- Born: Jesse John Bochco March 2, 1975 (age 50) Los Angeles, California, U.S.
- Occupation(s): Television director and producer
- Years active: 2001–present
- Spouse: Kate Danson ​ ​(m. 2009; div. 2015)​
- Parents: Steven Bochco (father); Barbara Bosson (mother);
- Relatives: Ted Danson (father-in-law) Joanna Frank (aunt) Alan Rachins (uncle)

= Jesse Bochco =

American television director and producer

Jesse John Bochco (born March 2, 1975) is an American television director and producer. He is the son of television producer/writer Steven Bochco and actress Barbara Bosson.

==Career==
In 1982, Bochco had his first and only acting role as Frank Furillo Jr. on the series Hill Street Blues, produced by his father. He played the son of Fay Furillo, Barbara Bosson's character.
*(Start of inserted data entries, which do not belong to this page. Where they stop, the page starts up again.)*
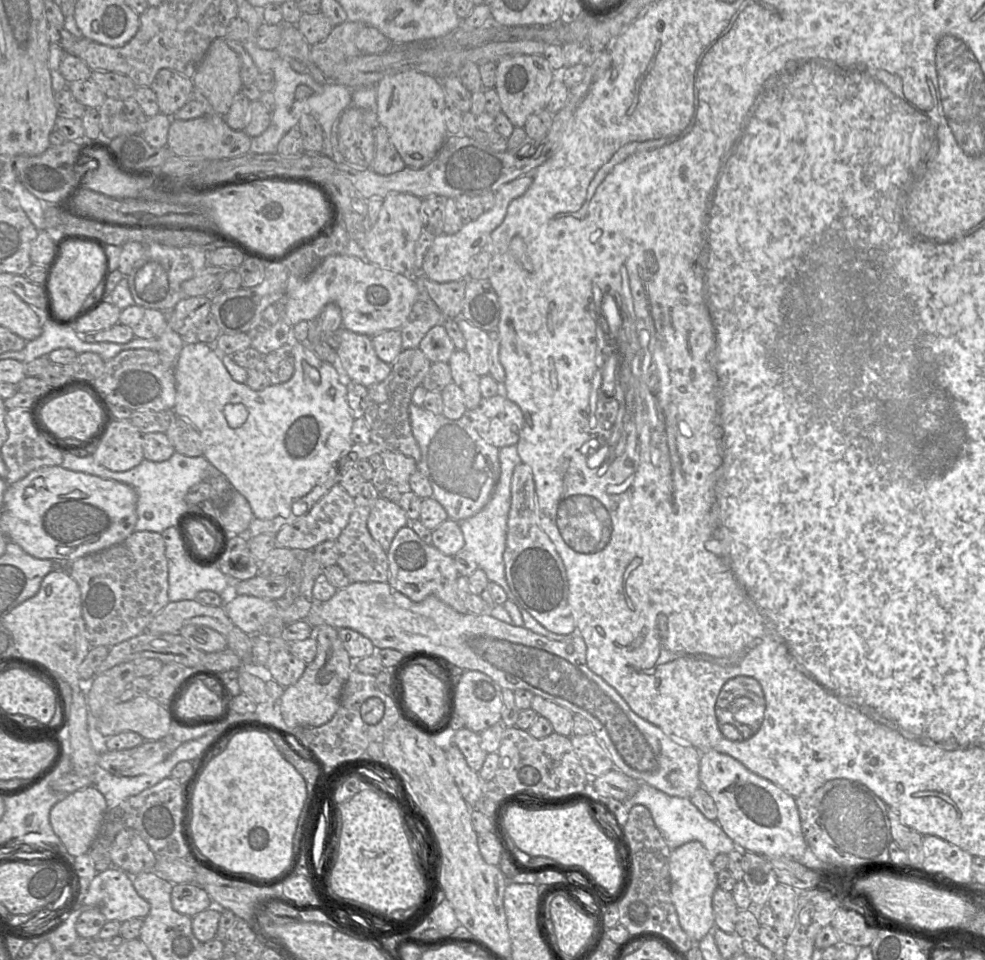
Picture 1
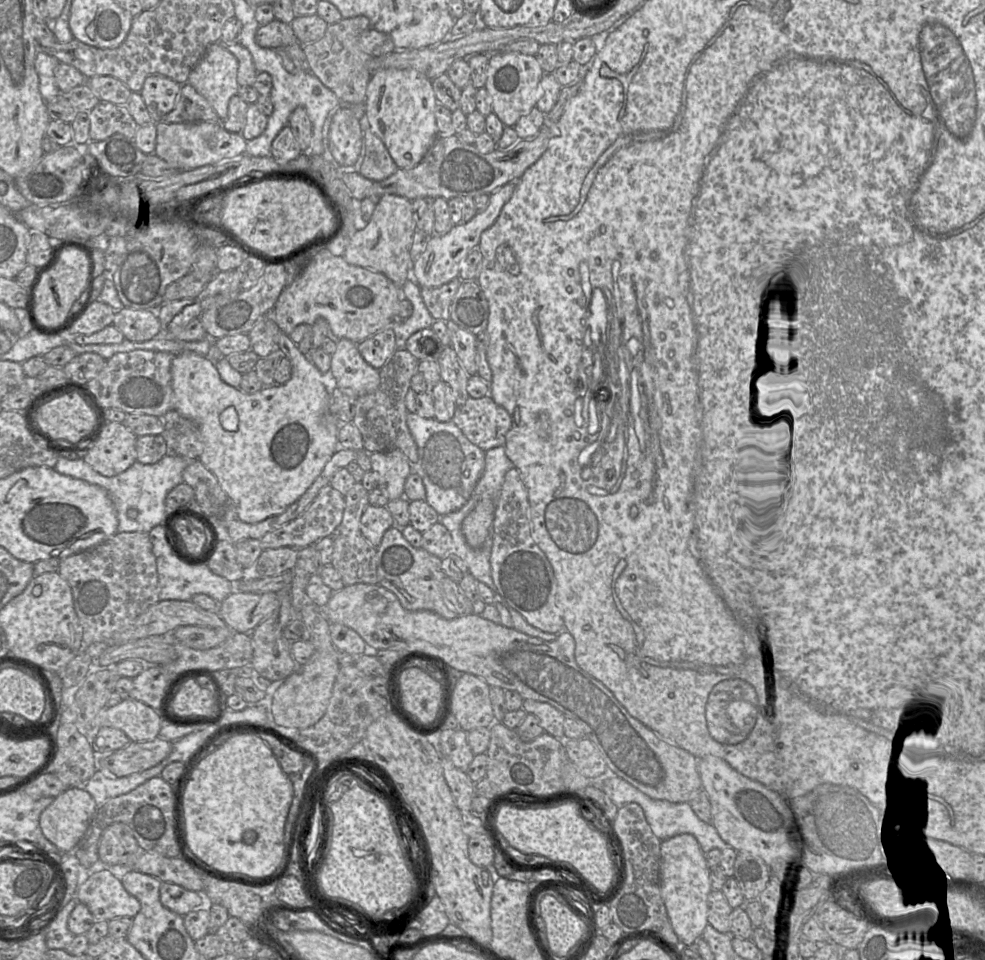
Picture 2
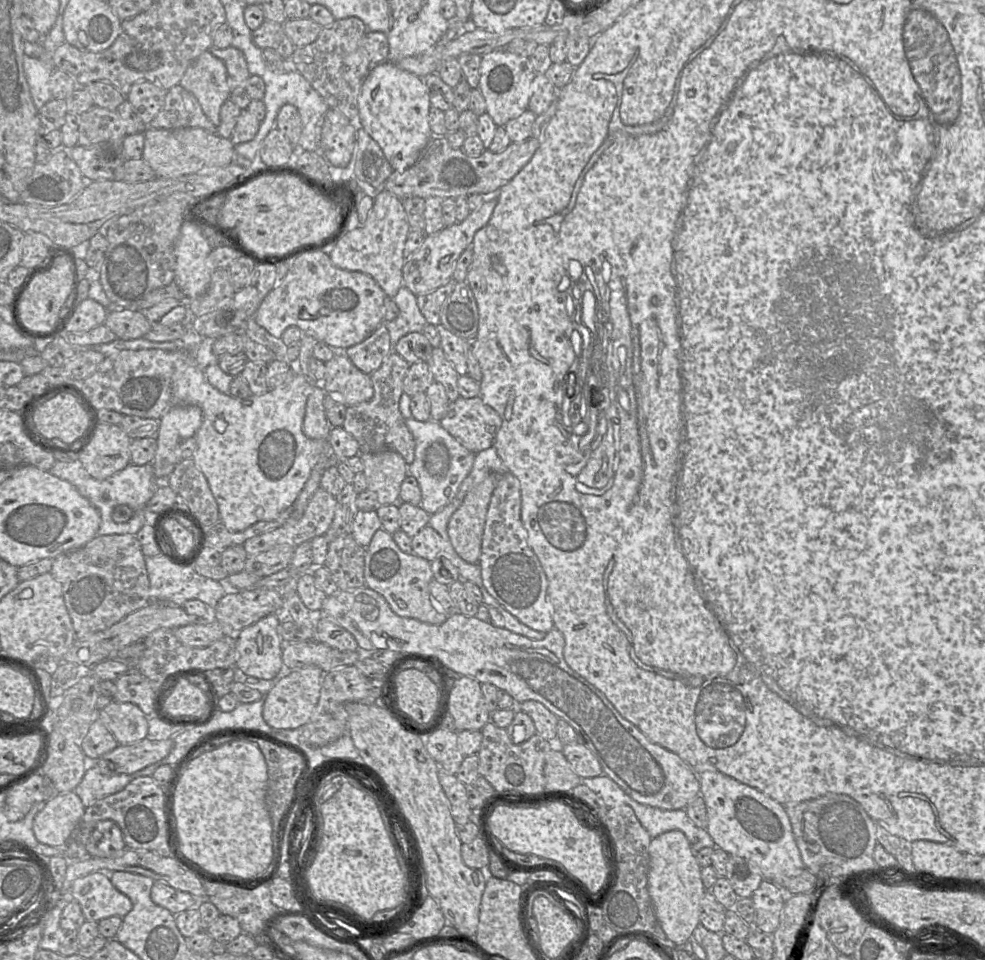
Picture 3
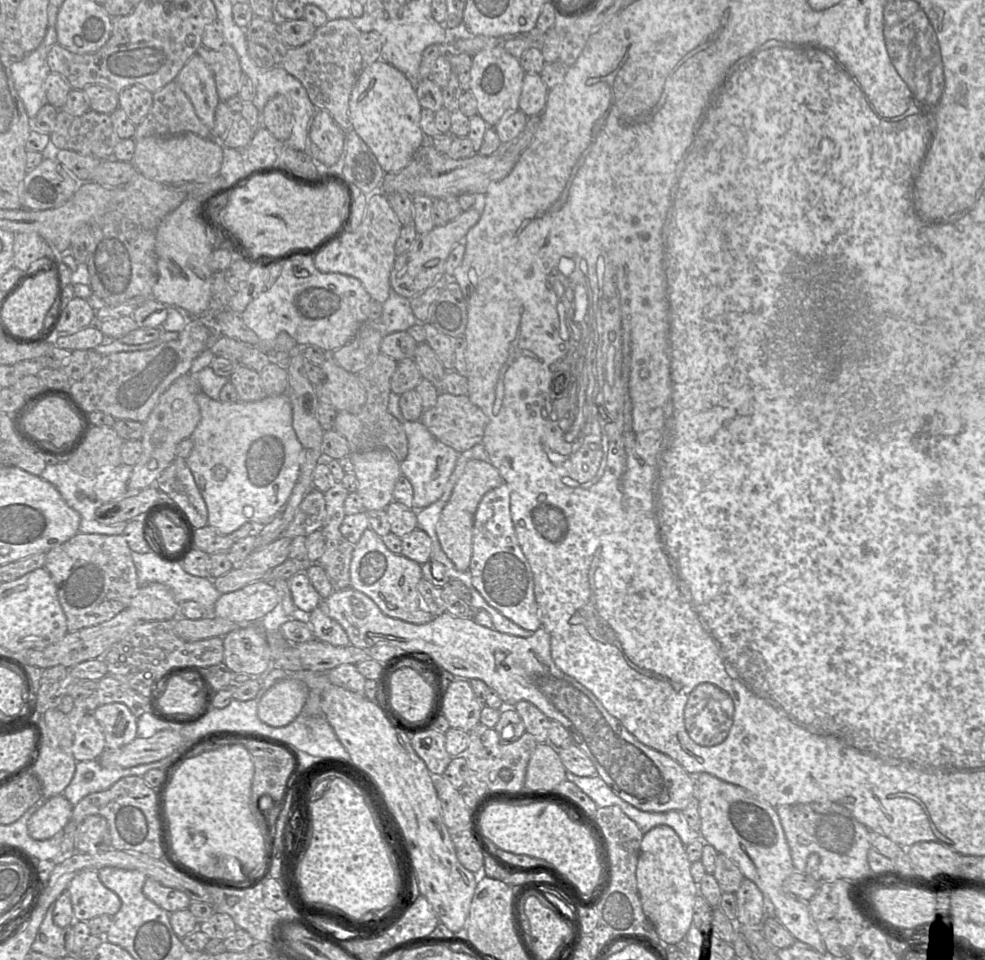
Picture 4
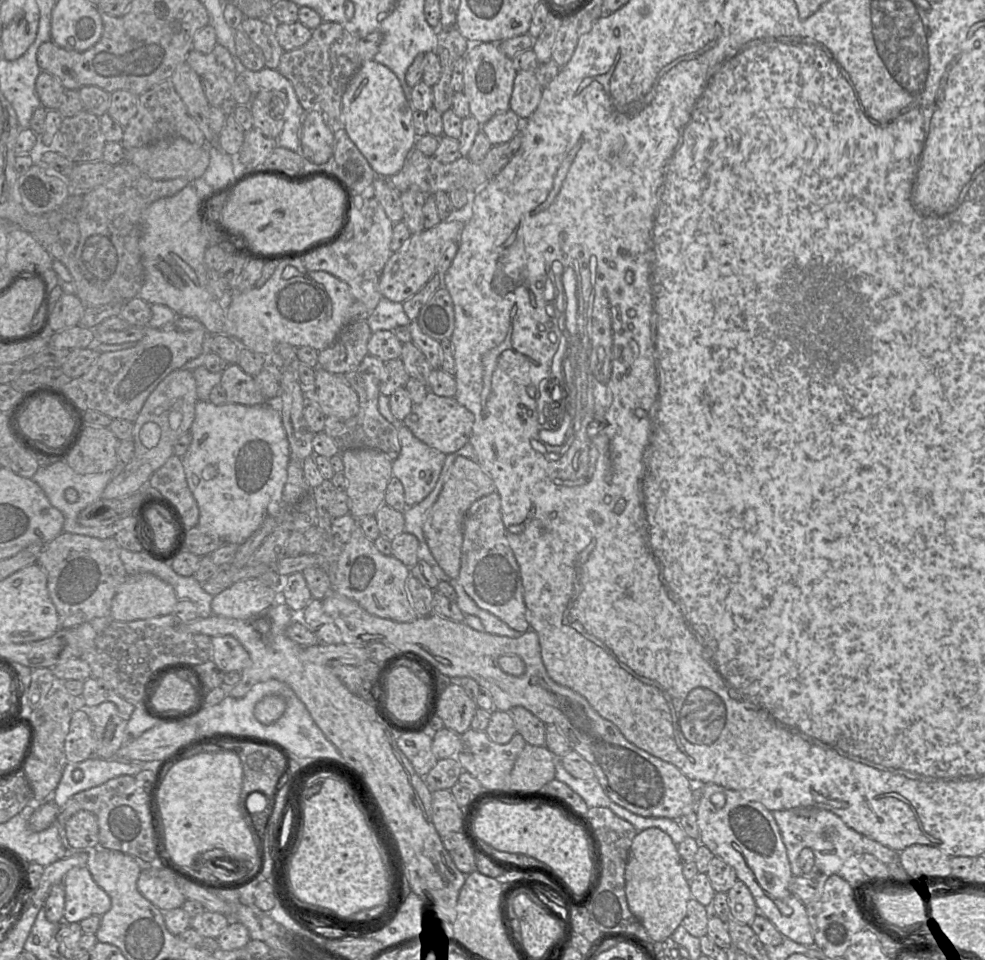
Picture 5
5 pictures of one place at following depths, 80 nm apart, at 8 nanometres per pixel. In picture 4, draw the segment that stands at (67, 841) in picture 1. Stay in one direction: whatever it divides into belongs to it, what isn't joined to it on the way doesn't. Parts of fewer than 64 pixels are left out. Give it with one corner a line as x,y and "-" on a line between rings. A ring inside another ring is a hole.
62,794
46,800
28,822
29,835
35,840
52,838
69,822
73,807

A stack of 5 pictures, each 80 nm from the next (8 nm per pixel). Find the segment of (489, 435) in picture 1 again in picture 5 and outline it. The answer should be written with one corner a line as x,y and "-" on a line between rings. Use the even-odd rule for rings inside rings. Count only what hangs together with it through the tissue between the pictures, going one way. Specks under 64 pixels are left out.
428,392
421,403
413,403
411,412
402,423
410,429
415,437
428,446
445,454
450,454
469,443
474,415
454,397
442,397

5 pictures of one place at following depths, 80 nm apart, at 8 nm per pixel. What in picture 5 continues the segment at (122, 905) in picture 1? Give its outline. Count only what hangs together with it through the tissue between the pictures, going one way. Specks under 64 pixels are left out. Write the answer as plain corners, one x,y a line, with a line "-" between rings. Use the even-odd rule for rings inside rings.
74,867
63,879
64,921
80,922
91,915
103,915
111,907
108,894
93,880
87,867

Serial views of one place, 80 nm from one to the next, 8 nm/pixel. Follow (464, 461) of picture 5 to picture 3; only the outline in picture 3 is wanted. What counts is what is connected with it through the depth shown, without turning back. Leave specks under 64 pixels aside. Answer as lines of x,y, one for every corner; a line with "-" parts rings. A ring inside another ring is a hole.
491,473
472,487
452,514
447,533
457,555
468,563
478,563
488,506
503,473

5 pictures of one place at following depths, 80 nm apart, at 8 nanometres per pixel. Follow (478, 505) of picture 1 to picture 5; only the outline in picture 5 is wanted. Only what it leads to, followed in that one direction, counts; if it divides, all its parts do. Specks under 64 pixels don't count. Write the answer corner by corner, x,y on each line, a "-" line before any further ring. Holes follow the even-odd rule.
380,394
378,409
381,415
398,430
400,453
392,462
393,477
400,480
404,488
405,502
408,507
423,501
435,488
447,454
432,448
413,435
402,421
393,416
389,407
389,397

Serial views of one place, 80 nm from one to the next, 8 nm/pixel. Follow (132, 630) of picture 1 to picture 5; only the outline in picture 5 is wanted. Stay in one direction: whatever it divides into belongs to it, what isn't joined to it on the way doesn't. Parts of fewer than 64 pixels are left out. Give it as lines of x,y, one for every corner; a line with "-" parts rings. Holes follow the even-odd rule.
65,531
45,545
37,564
47,575
48,591
57,610
59,628
71,628
110,615
112,600
128,577
120,558
120,548
113,537
99,539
Bochco began his behind-the-camera career as an associate producer on his father's television series Philly (2001–2002) starring Kim Delaney. He made his directorial debut on that series with the episode "Tall Tales" in 2002. He went on to direct episodes of NYPD Blue, Over There, Commander in Chief and Raising the Bar, all produced by his father. His other television directing credits include Dirt, Lincoln Heights, Standoff, John from Cincinnati, The Closer, Prison Break, Nip/Tuck, Agents of S.H.I.E.L.D., and Dallas.

==Personal life==
In 2009, Bochco married actress Kate Danson, the daughter of actor Ted Danson and his second wife Cassandra Coates. They divorced in 2015.